The element selection code has a feature in that simultaneously with the pointer to the selected element, the index of this element can be returned, and the appeal to the upper and lower parts of the 64-bit integer is organized through union, and not bit arithmetic.
template <typename T> typename MassAllocator<T>::pointer MassAllocator<T>::createElement(size_type *returningIndex) {
Performance
Under the x64 platform, the allocation of 80 million elements in 8 streams using MassAllocator is performed on the i5 2500K in about 2000 ms, the release in 70 ms. Selection using new occurs in approximately 1350 ms, but deletion through delete is performed as much as 17,400 ms! Under the debugger, even if the project is assembled in a release configuration, I have never been able to wait for the test to finish.
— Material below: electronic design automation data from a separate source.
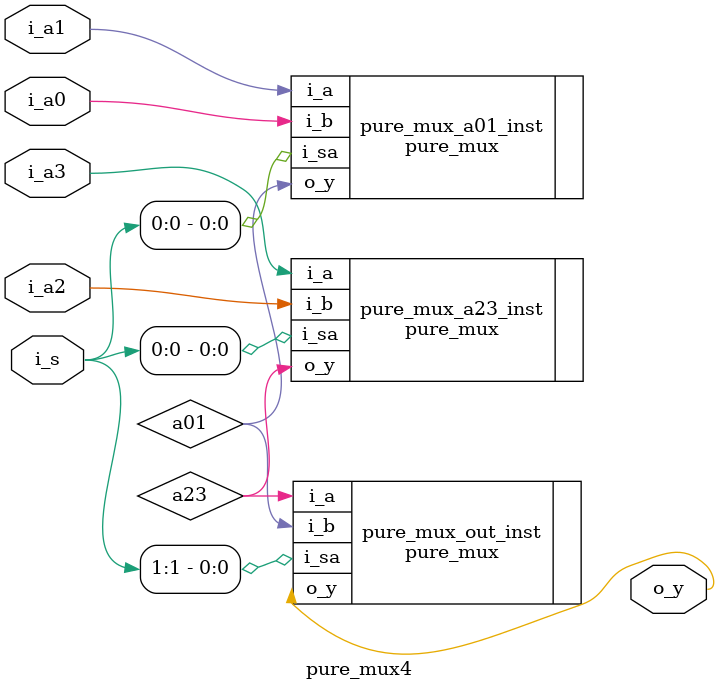
<source format=v>

`timescale 1ns/1ns

module pure_mux4 #(
    parameter DOMAIN_3V0 = 0
  )(
    input        i_a0,
    input        i_a1,
    input        i_a2,
    input        i_a3,
    input  [1:0] i_s,
    output       o_y
  );

  wire a01, a23;

  pure_mux pure_mux_a01_inst(.i_a(i_a1), .i_b(i_a0), .i_sa(i_s[0]), .o_y(a01));
  pure_mux pure_mux_a23_inst(.i_a(i_a3), .i_b(i_a2), .i_sa(i_s[0]), .o_y(a23));
  pure_mux pure_mux_out_inst(.i_a(a23),  .i_b(a01),  .i_sa(i_s[1]), .o_y(o_y));

endmodule


</source>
For testing on the x86 platform, we had to reduce the number of allocated objects by half, since new-delete has large overhead and the address space is not enough for 80 million objects. 40 million objects are allocated by MassAllocator for 2400 ms, released for 35 ms, while new performs its work for 750 ms and delete for 6430 ms.
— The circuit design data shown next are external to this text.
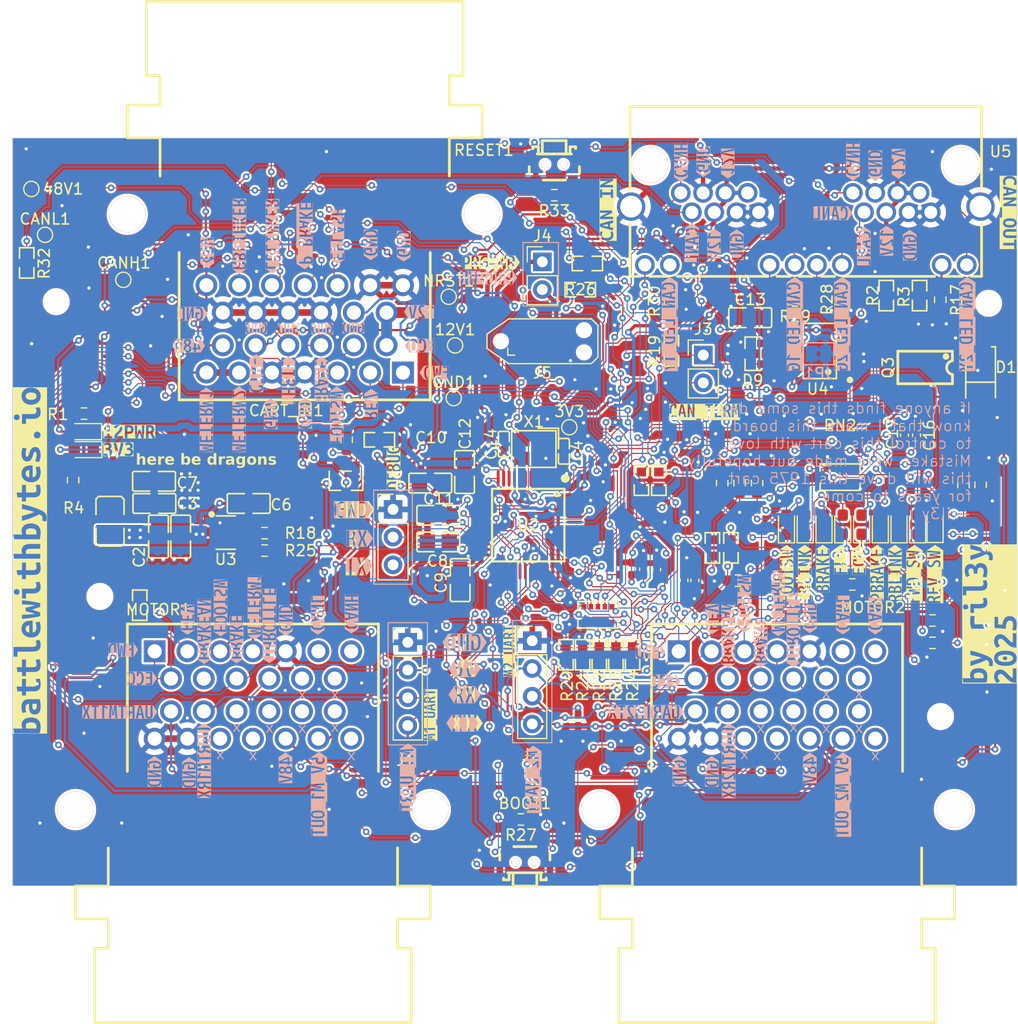
<source format=kicad_pcb>
(kicad_pcb
	(version 20241229)
	(generator "pcbnew")
	(generator_version "9.0")
	(general
		(thickness 1.6062)
		(legacy_teardrops no)
	)
	(paper "A4")
	(layers
		(0 "F.Cu" signal)
		(4 "In1.Cu" signal)
		(6 "In2.Cu" signal)
		(2 "B.Cu" signal)
		(9 "F.Adhes" user "F.Adhesive")
		(11 "B.Adhes" user "B.Adhesive")
		(13 "F.Paste" user)
		(15 "B.Paste" user)
		(5 "F.SilkS" user "F.Silkscreen")
		(7 "B.SilkS" user "B.Silkscreen")
		(1 "F.Mask" user)
		(3 "B.Mask" user)
		(17 "Dwgs.User" user "User.Drawings")
		(19 "Cmts.User" user "User.Comments")
		(21 "Eco1.User" user "User.Eco1")
		(23 "Eco2.User" user "User.Eco2")
		(25 "Edge.Cuts" user)
		(27 "Margin" user)
		(31 "F.CrtYd" user "F.Courtyard")
		(29 "B.CrtYd" user "B.Courtyard")
		(35 "F.Fab" user)
		(33 "B.Fab" user)
		(39 "User.1" user)
		(41 "User.2" user)
		(43 "User.3" user)
		(45 "User.4" user)
	)
	(setup
		(stackup
			(layer "F.SilkS"
				(type "Top Silk Screen")
			)
			(layer "F.Paste"
				(type "Top Solder Paste")
			)
			(layer "F.Mask"
				(type "Top Solder Mask")
				(thickness 0.01)
			)
			(layer "F.Cu"
				(type "copper")
				(thickness 0.035)
			)
			(layer "dielectric 1"
				(type "prepreg")
				(thickness 0.2104)
				(material "FR4")
				(epsilon_r 4.5)
				(loss_tangent 0.02)
			)
			(layer "In1.Cu"
				(type "copper")
				(thickness 0.0152)
			)
			(layer "dielectric 2"
				(type "core")
				(thickness 1.065)
				(material "FR4")
				(epsilon_r 4.5)
				(loss_tangent 0.02)
			)
			(layer "In2.Cu"
				(type "copper")
				(thickness 0.0152)
			)
			(layer "dielectric 3"
				(type "prepreg")
				(thickness 0.2104)
				(material "FR4")
				(epsilon_r 4.5)
				(loss_tangent 0.02)
			)
			(layer "B.Cu"
				(type "copper")
				(thickness 0.035)
			)
			(layer "B.Mask"
				(type "Bottom Solder Mask")
				(thickness 0.01)
			)
			(layer "B.Paste"
				(type "Bottom Solder Paste")
			)
			(layer "B.SilkS"
				(type "Bottom Silk Screen")
			)
			(copper_finish "None")
			(dielectric_constraints yes)
		)
		(pad_to_mask_clearance 0)
		(allow_soldermask_bridges_in_footprints no)
		(tenting front back)
		(pcbplotparams
			(layerselection 0x00000000_00000000_55555555_5755f5ff)
			(plot_on_all_layers_selection 0x00000000_00000000_00000000_00000000)
			(disableapertmacros no)
			(usegerberextensions no)
			(usegerberattributes yes)
			(usegerberadvancedattributes yes)
			(creategerberjobfile yes)
			(dashed_line_dash_ratio 12.000000)
			(dashed_line_gap_ratio 3.000000)
			(svgprecision 4)
			(plotframeref no)
			(mode 1)
			(useauxorigin no)
			(hpglpennumber 1)
			(hpglpenspeed 20)
			(hpglpendiameter 15.000000)
			(pdf_front_fp_property_popups yes)
			(pdf_back_fp_property_popups yes)
			(pdf_metadata yes)
			(pdf_single_document no)
			(dxfpolygonmode yes)
			(dxfimperialunits yes)
			(dxfusepcbnewfont yes)
			(psnegative no)
			(psa4output no)
			(plot_black_and_white yes)
			(sketchpadsonfab no)
			(plotpadnumbers no)
			(hidednponfab no)
			(sketchdnponfab yes)
			(crossoutdnponfab yes)
			(subtractmaskfromsilk no)
			(outputformat 1)
			(mirror no)
			(drillshape 0)
			(scaleselection 1)
			(outputdirectory "plots/")
		)
	)
	(net 0 "")
	(net 1 "REV-SW")
	(net 2 "METER_M1")
	(net 3 "FOOT_SW")
	(net 4 "ECO")
	(net 5 "BRAKE_12V")
	(net 6 "METER_M2")
	(net 7 "FWD")
	(net 8 "CONTACTOR_NEG")
	(net 9 "Net-(D3-K)")
	(net 10 "THROTTLE")
	(net 11 "Net-(D4-K)")
	(net 12 "Net-(Q3-G)")
	(net 13 "Net-(D5-K)")
	(net 14 "Net-(D6-K)")
	(net 15 "Net-(D7-K)")
	(net 16 "Net-(D8-K)")
	(net 17 "M1_UART_TX")
	(net 18 "M1_UART_RX")
	(net 19 "M2_UART_RX")
	(net 20 "M2_UART_TX")
	(net 21 "unconnected-(MOTOR1-Pad16)")
	(net 22 "unconnected-(MOTOR1-Pad22)")
	(net 23 "unconnected-(MOTOR1-Pad13)")
	(net 24 "unconnected-(MOTOR1-Pad17)")
	(net 25 "unconnected-(MOTOR1-Pad23)")
	(net 26 "unconnected-(MOTOR1-Pad18)")
	(net 27 "unconnected-(MOTOR1-Pad19)")
	(net 28 "unconnected-(MOTOR1-Pad12)")
	(net 29 "unconnected-(MOTOR2-Pad18)")
	(net 30 "unconnected-(MOTOR2-Pad17)")
	(net 31 "unconnected-(MOTOR2-Pad13)")
	(net 32 "unconnected-(MOTOR2-Pad16)")
	(net 33 "unconnected-(MOTOR2-Pad19)")
	(net 34 "unconnected-(MOTOR2-Pad23)")
	(net 35 "unconnected-(MOTOR2-Pad22)")
	(net 36 "unconnected-(MOTOR2-Pad12)")
	(net 37 "12V")
	(net 38 "3V3")
	(net 39 "Net-(U3-VBST)")
	(net 40 "48V_KEY_START")
	(net 41 "Net-(J3-Pin_2)")
	(net 42 "unconnected-(J5-Pad8)")
	(net 43 "SWDIO")
	(net 44 "unconnected-(BOOT1-Pad3)")
	(net 45 "NRST")
	(net 46 "Net-(J4-Pin_2)")
	(net 47 "Net-(JP1-A)")
	(net 48 "SWNODE")
	(net 49 "Net-(R17-Pad1)")
	(net 50 "Net-(U3-VFB)")
	(net 51 "BRAKE_12V_UC")
	(net 52 "ECO_SW_UC")
	(net 53 "REV_SW_UC")
	(net 54 "FOOT_SW_UC")
	(net 55 "FWD_SW_IN")
	(net 56 "SWO")
	(net 57 "LBLINK_12V_UC")
	(net 58 "RBLINK_12V_UC")
	(net 59 "P_BRAKE_12V_UC")
	(net 60 "EFLASHERS_12V_UC")
	(net 61 "CAN_LED_1_Y")
	(net 62 "unconnected-(U2-PB9-Pad46)")
	(net 63 "unconnected-(U2-PC15-OSC32_OUT-Pad4)")
	(net 64 "CAN_TX ")
	(net 65 "CAN_RX ")
	(net 66 "unconnected-(U2-PB5-Pad41)")
	(net 67 "CAN_LED_2_G")
	(net 68 "unconnected-(U2-VBAT-Pad1)")
	(net 69 "CAN_LED_2_Y")
	(net 70 "SWCLK")
	(net 71 "CAN_LED_1_G")
	(net 72 "unconnected-(U2-PB6-Pad42)")
	(net 73 "unconnected-(U2-PC13-TAMPER-RTC-Pad2)")
	(net 74 "unconnected-(U2-PB12-Pad25)")
	(net 75 "unconnected-(U2-PB4-Pad40)")
	(net 76 "unconnected-(BOOT1-Pad4)")
	(net 77 "unconnected-(U2-PB8-Pad45)")
	(net 78 "unconnected-(U2-PB7-Pad43)")
	(net 79 "unconnected-(U2-PA8-Pad29)")
	(net 80 "Net-(Q1-G)")
	(net 81 "BOOT")
	(net 82 "unconnected-(U2-PC14-OSC32_IN-Pad3)")
	(net 83 "unconnected-(U2-PA15-Pad38)")
	(net 84 "Net-(R28-Pad1)")
	(net 85 "Net-(R29-Pad1)")
	(net 86 "Net-(R30-Pad1)")
	(net 87 "GND")
	(net 88 "OSC_IN")
	(net 89 "OSC_OUT")
	(net 90 "unconnected-(MOTOR1-Pad26)")
	(net 91 "unconnected-(MOTOR2-Pad26)")
	(net 92 "CAN_H")
	(net 93 "CAN_L")
	(net 94 "Net-(J5-Pad4)")
	(net 95 "unconnected-(J5-Pad9)")
	(net 96 "unconnected-(J5-Pad10)")
	(net 97 "unconnected-(RESET1-Pad4)")
	(net 98 "unconnected-(RESET1-Pad3)")
	(net 99 "UART3_RX")
	(net 100 "UART3_TX")
	(net 101 "Net-(D2-K)")
	(net 102 "PARKING_BREAK")
	(net 103 "RBLINKER")
	(net 104 "LBLINKER")
	(net 105 "EFLASHERS")
	(net 106 "Net-(D10-K)")
	(net 107 "Net-(D11-K)")
	(net 108 "Net-(D12-K)")
	(net 109 "Net-(D13-K)")
	(net 110 "CAN_L_M1")
	(net 111 "CAN_H_M1")
	(net 112 "CAN_H_M2")
	(net 113 "CAN_L_M2")
	(net 114 "Net-(R15-Pad1)")
	(net 115 "5V_OUT_M1")
	(net 116 "ECO_UC_GATE")
	(net 117 "unconnected-(MOTOR1-Pad9)")
	(net 118 "unconnected-(MOTOR2-Pad9)")
	(footprint "easyeda2kicad:R0603" (layer "F.Cu") (at 113.1 66.55 90))
	(footprint "Capacitor_SMD:C_0402_1005Metric_Pad0.74x0.62mm_HandSolder" (layer "F.Cu") (at 130.7 56.2325 -90))
	(footprint "TestPoint:TestPoint_Pad_D1.0mm" (layer "F.Cu") (at 89.408 52.832))
	(footprint "easyeda2kicad:SOP-8_L4.9-W3.9-P1.27-LS6.0-BL" (layer "F.Cu") (at 132.588 50.038 180))
	(footprint "Resistor_SMD:R_0603_1608Metric_Pad0.98x0.95mm_HandSolder" (layer "F.Cu") (at 124.968 43.7915 -90))
	(footprint "kibuzzard-68770779" (layer "F.Cu") (at 80.8 65.685274))
	(footprint "Resistor_SMD:R_0603_1608Metric_Pad0.98x0.95mm_HandSolder" (layer "F.Cu") (at 114 60.6125 90))
	(footprint "Resistor_SMD:R_0603_1608Metric_Pad0.98x0.95mm_HandSolder" (layer "F.Cu") (at 79.6 56.65 90))
	(footprint "TestPoint:TestPoint_Pad_D1.0mm" (layer "F.Cu") (at 89.535 48.006))
	(footprint "easyeda2kicad:R0603" (layer "F.Cu") (at 114.8 66.55 90))
	(footprint "Resistor_SMD:R_0603_1608Metric_Pad0.98x0.95mm_HandSolder" (layer "F.Cu") (at 109.22 43.954 -90))
	(footprint "easyeda2kicad:R0603" (layer "F.Cu") (at 104.267 76.339 90))
	(footprint "Capacitor_SMD:C_0402_1005Metric_Pad0.74x0.62mm_HandSolder" (layer "F.Cu") (at 105.7 68.4675 90))
	(footprint "kibuzzard-6880465E" (layer "F.Cu") (at 92.85 40.4))
	(footprint "Capacitor_SMD:C_0402_1005Metric_Pad0.74x0.62mm_HandSolder" (layer "F.Cu") (at 111.5 69.5325 -90))
	(footprint "kibuzzard-6876FBFD" (layer "F.Cu") (at 103.55 35.575 90))
	(footprint "kibuzzard-685E9548" (layer "F.Cu") (at 131.606336 68.925343 90))
	(footprint "easyeda2kicad:R0603" (layer "F.Cu") (at 109.347 48.502 90))
	(footprint "LED_SMD:LED_0603_1608Metric_Pad1.05x0.95mm_HandSolder" (layer "F.Cu") (at 121.606667 64.425 90))
	(footprint "Resistor_SMD:R_0603_1608Metric_Pad0.98x0.95mm_HandSolder" (layer "F.Cu") (at 95.5625 91.425 180))
	(footprint "kibuzzard-685E93BF" (layer "F.Cu") (at 119.9 68.885617 90))
	(footprint "easyeda2kicad:CRYSTAL-SMD_4P-L3.2-W2.5-BL" (layer "F.Cu") (at 96.75 57.5 180))
	(footprint "easyeda2kicad:R0603" (layer "F.Cu") (at 101.219 76.339 90))
	(footprint "Capacitor_SMD:C_0402_1005Metric_Pad0.74x0.62mm_HandSolder" (layer "F.Cu") (at 104.6 68.4325 90))
	(footprint "Resistor_SMD:R_0603_1608Metric_Pad0.98x0.95mm_HandSolder" (layer "F.Cu") (at 133.975 43.825 -90))
	(footprint "Connector_PinHeader_2.54mm:PinHeader_1x04_P2.54mm_Vertical" (layer "F.Cu") (at 85.2 75.2))
	(footprint "kibuzzard-6861DCF7" (layer "F.Cu") (at 138.5 72.6 90))
	(footprint "easyeda2kicad:R0603" (layer "F.Cu") (at 60.65 71.8 90))
	(footprint "Connector_PinHeader_2.54mm:PinHeader_1x02_P2.54mm_Vertical" (layer "F.Cu") (at 97.525 40.35))
	(footprint "kibuzzard-6876FB54" (layer "F.Cu") (at 59.7 55.9))
	(footprint "TestPoint:TestPoint_Pad_D1.0mm" (layer "F.Cu") (at 51.975 37.875))
	(footprint "kibuzzard-685E9559" (layer "F.Cu") (at 123.210617 68.443425 90))
	(footprint "easyeda2kicad:CONN-TH_9-6437287-8" (layer "F.Cu") (at 119.0216 80.0232))
	(footprint "Capacitor_SMD:C_0402_1005Metric_Pad0.74x0.62mm_HandSolder" (layer "F.Cu") (at 131.8 56.2325 -90))
	(footprint "LED_SMD:LED_0603_1608Metric_Pad1.05x0.95mm_HandSolder" (layer "F.Cu") (at 55.525 57.55 180))
	(footprint "LED_SMD:LED_0603_1608Metric_Pad1.05x0.95mm_HandSolder" (layer "F.Cu") (at 126.762667 64.425 90))
	(footprint "kibuzzard-685E91F9" (layer "F.Cu") (at 90.4 77.6))
	(footprint "kibuzzard-685E9594"
		(layer "F.Cu")
		(uuid "4169514a-f5f8-4743-b238-e9527dd79477")
		(at 112.4 54.1)
		(descr "Generated with KiBuzzard")
		(tags "kb_params=eyJBbGlnbm1lbnRDaG9pY2UiOiAiQ2VudGVyIiwgIkNhcExlZnRDaG9pY2UiOiAiWyIsICJDYXBSaWdodENob2ljZSI6ICJdIiwgIkZvbnRDb21ib0JveCI6ICJtcGx1cy0xbW4tbWVkaXVtIiwgIkhlaWdodEN0cmwiOiAxLjIsICJMYXllckNvbWJvQm94IjogIkYuU2lsa1MiLCAiTGluZVNwYWNpbmdDdHJsIjogMS4wLCAiTXVsdGlMaW5lVGV4dCI6ICJDQU5fVEVSTSIsICJQYWRkaW5nQm90dG9tQ3RybCI6IDAuMSwgIlBhZGRpbmdMZWZ0Q3RybCI6IDAuMSwgIlBhZGRpbmdSaWdodEN0cmwiOiAwLjEsICJQYWRkaW5nVG9wQ3RybCI6IDAuMSwgIldpZHRoQ3RybCI6IDAuOCwgImFkdmFuY2VkQ2hlY2tib3giOiBmYWxzZSwgImlubGluZUZvcm1hdFRleHRib3giOiBmYWxzZSwgImxpbmVvdmVyU3R5bGVDaG9pY2UiOiAiU3F1YXJlIiwgImxpbmVvdmVyVGhpY2tuZXNzQ3RybCI6IDF9")
		(property "Reference" "kibuzzard-685E9594"
			(at 0 -3.797315 0)
			(layer "F.SilkS")
			(hide yes)
			(uuid "f02a744b-e441-4d19-8215-efa504998927")
			(effects
				(font
					(size 0.001 0.001)
					(thickness 0.15)
				)
			)
		)
		(property "Value" "G***"
			(at 0 3.797315 0)
			(layer "F.SilkS")
			(hide yes)
			(uuid "50c69ef6-71eb-405d-83ef-f9334fcd83ee")
			(effects
				(font
					(size 0.001 0.001)
					(thickness 0.15)
				)
			)
		)
		(property "Datasheet" ""
			(at 0 0 0)
			(layer "F.Fab")
			(hide yes)
			(uuid "a02e4940-2a5a-4949-a293-492dd2763322")
			(effects
				(font
					(size 1.27 1.27)
					(thickness 0.15)
				)
			)
		)
		(property "Description" ""
			(at 0 0 0)
			(layer "F.Fab")
			(hide yes)
			(uuid "cc0e9a58-5e65-4670-8440-bac60b168e77")
			(effects
				(font
					(size 1.27 1.27)
					(thickness 0.15)
				)
			)
		)
		(attr board_only exclude_from_pos_files exclude_from_bom)
		(fp_poly
			(pts
				(xy -2.189589 0.025479) (xy -1.964384 0.025479) (xy -2.076164 -0.538356) (xy -2.077808 -0.538356)
				(xy -2.189589 0.025479)
			)
			(stroke
				(width 0)
				(type solid)
			)
			(fill yes)
			(layer "F.SilkS")
			(uuid "31645d88-4e9c-4f64-bf15-f2906c7aeef5")
		)
		(fp_poly
			(pts
				(xy 1.903562 -0.160274) (xy 1.967671 -0.160274) (xy 2.074521 -0.172603) (xy 2.145205 -0.209589)
				(xy 2.184658 -0.276164) (xy 2.197808 -0.37726) (xy 2.185479 -0.474041) (xy 2.148493 -0.540822) (xy 2.086438 -0.579658)
				(xy 1.998904 -0.592603) (xy 1.903562 -0.579452) (xy 1.903562 -0.160274)
			)
			(stroke
				(width 0)
				(type solid)
			)
			(fill yes)
			(layer "F.SilkS")
			(uuid "07b86f2c-a7ec-4be8-b3ef-81a4c154d5a6")
		)
		(fp_poly
			(pts
				(xy -3.231781 -0.749315) (xy -3.245479 -0.749315) (xy -3.245479 0.749315) (xy -3.231781 0.749315)
				(xy -2.81589 0.749315) (xy -2.81589 0.49726) (xy -2.913365 0.487372) (xy -2.997842 0.457705) (xy -3.069324 0.408262)
				(xy -3.127808 0.339041) (xy -3.173296 0.250043) (xy -3.205788 0.141267) (xy -3.225283 0.012714)
				(xy -3.231781 -0.135616) (xy -3.22536 -0.276241) (xy -3.206096 -0.398116) (xy -3.17399 -0.501241)
				(xy -3.129041 -0.585616) (xy -3.07125 -0.651241) (xy -3.000616 -0.698116) (xy -2.91714 -0.726241)
				(xy -2.820822 -0.735616) (xy -2.703699 -0.726575) (xy -2.598904 -0.699452) (xy -2.598904 -0.327945)
				(xy -2.774795 -0.327945) (xy -2.774795 -0.584384) (xy -2.812603 -0.590959) (xy -2.885434 -0.578311)
				(xy -2.945023 -0.540365) (xy -2.99137 -0.477123) (xy -3.024475 -0.388584) (xy -3.044338 -0.274749)
				(xy -3.050959 -0.135616) (xy -3.043653 0.014566) (xy -3.021735 0.137443) (xy -2.985205 0.233014)
				(xy -2.934064 0.301279) (xy -2.868311 0.342237) (xy -2.787945 0.35589) (xy -2.700822 0.343151) (xy -2.607123 0.304932)
				(xy -2.607123 0.456164) (xy -2.706164 0.486986) (xy -2.81589 0.49726) (xy -2.81589 0.749315) (xy -2.46411 0.749315)
				(xy -2.46411 0.480822) (xy -2.18137 -0.719178) (xy -1.967671 -0.719178) (xy -1.683288 0.480822)
				(xy -1.873973 0.480822) (xy -1.936438 0.165205) (xy -2.217534 0.165205) (xy -2.28 0.480822) (xy -2.46411 0.480822)
				(xy -2.46411 0.749315) (xy -1.563288 0.749315) (xy -1.563288 0.480822) (xy -1.563288 -0.719178)
	
... [2986347 chars truncated]
</source>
As expected, profiling shows a bottleneck - incrementing an atomic counter, especially under x86. I do not have any radical ideas to accelerate this fragment.
Conclusion
Lock-free algorithms are a new area for me, so I will be glad to hear thoughts on the correctness of the algorithm and / or suggestions for speeding up the code.
Update1
As profiling showed, most of the time is spent on the atomic increment of the 64-bit curAtomicIndex_ counter. On x64, this translates into one assembler command
lock xadd QWORD PTR
; in x86 mode, translates into a whole poem
$again$158: ; 2424 : again: ; 2425 : mov ecx, edx; mov ecx, edx ; 2426 : mov ebx, eax; mov ebx, eax ; 2427 : add ebx, dword ptr _Value; add ebx, DWORD PTR $T7[ebp] ; 2428 : adc ecx, dword ptr _Value[4]; adc ecx, DWORD PTR $T7[ebp+4] ; 2429 : lock cmpxchg8b [esi]; lock cmpxchg8b QWORD PTR [esi] ; 2430 : jnz again; jne SHORT $again$158
Therefore, the selection of an item in 64bit mode is much faster.
Memory release occurs quickly in both x64 and x86.
')
Alternatively, you could use
boost::object_pool
, which fits ideologically, but it is not multithreaded and can work with multiple threads.
You can try
boost::fast_pool_allocator
replace new-delete, it shows better speed than new-delete, and in 32-bit mode it even goes along with the overall standings (selection + release) with MassAlloc due to a faster selection.
In terms of memory efficiency, all alternatives are inferior to MassAlloc, so in 32 bit mode neither new-delete nor boost :: fast_pool_allocator have enough address space to accommodate 80 million objects, while MassAllocator consumes only 1570 MB.